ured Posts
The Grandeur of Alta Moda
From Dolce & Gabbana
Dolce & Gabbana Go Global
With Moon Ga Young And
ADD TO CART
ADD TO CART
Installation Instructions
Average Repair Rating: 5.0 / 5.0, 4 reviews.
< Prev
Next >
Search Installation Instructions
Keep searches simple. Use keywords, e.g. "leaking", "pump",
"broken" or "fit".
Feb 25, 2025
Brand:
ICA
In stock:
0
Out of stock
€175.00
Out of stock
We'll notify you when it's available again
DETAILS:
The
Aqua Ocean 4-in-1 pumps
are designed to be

:: ABOUT THIS EXERCISE ::
Repeat every entry above exactly, leaving nothing out.

:: EXERCISE SOLUTION ::
ured Posts
The Grandeur of Alta Moda
From Dolce & Gabbana
Dolce & Gabbana Go Global
With Moon Ga Young And
ADD TO CART
ADD TO CART
Installation Instructions
Average Repair Rating: 5.0 / 5.0, 4 reviews.
< Prev
Next >
Search Installation Instructions
Keep searches simple. Use keywords, e.g. "leaking", "pump",
"broken" or "fit".
Feb 25, 2025
Brand:
ICA
In stock:
0
Out of stock
€175.00
Out of stock
We'll notify you when it's available again
DETAILS:
The
Aqua Ocean 4-in-1 pumps
are designed to be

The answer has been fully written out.